About 45 kms. north of Rome, Monte Soratte looms up like a great fin between the Tiber to the east and Via Flaminia to its west. It has six summits, and does not look overly challenging at only 691 m (2,267 ft). One parks in the village of Sant’Oreste, named after the saint who was martyred here.
The mountain is full of history, old and more recent. It was used by ancient tribes for their worship of the God Soranus; it was mentioned by Horace, Virgil and Ovid in their writings; and it became a WWII hideout.
After entering the Riserva Naturale (protected land), you can set out following one of the 11 trails, with enticing names like Strada Militare (Military Road), Casaccia dei Ladri (Den of Thieves), and Degli Eremi (Monks’ Refuges). These pass by old WWII tunnels and bunkers which Mussolini built in 1936 as a hideout for his troops. German Field Marshall Albert Kesselring then used them for his headquarters for nine months, holding Italian prisoners of war there as well, until he abandoned them after being bombed by the Allies.
After heading up, down, and then up again, you will reach the Eremo di S. Silvestro, (hermitage) founded by Pope Sylvester during Emperor Constantine’s era, around 340 AD. This church also saw a visit by Charlemagne on his way to Rome to be crowned Emperor, and was built on top of a pagan temple, possibly to Apollo. An active church for over 1000 years, it still has frescoes dating to the 13th-14th centuries on the inner walls.

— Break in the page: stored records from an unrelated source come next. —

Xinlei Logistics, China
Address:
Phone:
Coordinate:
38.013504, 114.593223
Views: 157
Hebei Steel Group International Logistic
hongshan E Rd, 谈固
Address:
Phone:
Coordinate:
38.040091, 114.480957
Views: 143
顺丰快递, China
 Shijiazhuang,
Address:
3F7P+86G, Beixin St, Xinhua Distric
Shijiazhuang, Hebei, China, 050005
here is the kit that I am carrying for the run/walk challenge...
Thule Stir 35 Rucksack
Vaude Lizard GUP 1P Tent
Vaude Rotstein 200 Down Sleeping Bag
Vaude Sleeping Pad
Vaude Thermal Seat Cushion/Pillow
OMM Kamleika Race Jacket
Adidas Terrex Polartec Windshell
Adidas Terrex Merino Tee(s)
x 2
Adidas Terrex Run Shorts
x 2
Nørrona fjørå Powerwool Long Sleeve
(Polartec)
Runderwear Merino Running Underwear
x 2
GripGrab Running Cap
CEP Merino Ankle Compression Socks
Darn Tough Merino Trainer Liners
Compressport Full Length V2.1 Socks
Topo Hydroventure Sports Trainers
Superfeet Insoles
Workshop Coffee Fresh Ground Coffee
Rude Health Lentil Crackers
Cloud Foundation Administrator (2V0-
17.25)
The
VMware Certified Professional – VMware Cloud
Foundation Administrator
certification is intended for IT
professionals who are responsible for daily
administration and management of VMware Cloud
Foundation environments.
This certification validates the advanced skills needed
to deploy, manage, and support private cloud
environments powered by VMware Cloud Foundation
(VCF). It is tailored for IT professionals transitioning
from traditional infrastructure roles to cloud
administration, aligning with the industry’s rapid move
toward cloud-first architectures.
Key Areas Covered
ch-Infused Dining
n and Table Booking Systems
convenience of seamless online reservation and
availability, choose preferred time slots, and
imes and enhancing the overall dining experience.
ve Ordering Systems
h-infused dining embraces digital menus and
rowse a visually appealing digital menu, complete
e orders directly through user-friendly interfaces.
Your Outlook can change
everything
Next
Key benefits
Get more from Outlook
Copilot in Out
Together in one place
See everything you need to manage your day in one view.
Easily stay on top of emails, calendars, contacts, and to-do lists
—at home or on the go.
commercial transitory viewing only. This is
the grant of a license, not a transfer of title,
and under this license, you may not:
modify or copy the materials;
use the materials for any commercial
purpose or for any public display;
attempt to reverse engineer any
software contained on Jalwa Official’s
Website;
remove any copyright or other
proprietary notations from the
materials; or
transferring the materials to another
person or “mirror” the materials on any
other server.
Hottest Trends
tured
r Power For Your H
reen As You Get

From there back to the car in the village is an easy stroll down on a hard-packed narrow road. Those who want to avoid the steep climbs can choose this route, starting up this way and just stopping at the hermitage. On a clear day, the views west over Lake Bracciano and of the sea beyond are truly worth the effort. Of course, for those who have had enough of nature after all this, or who don’t want to bother with hiking at all, there is always the shopping outlet below Soratte!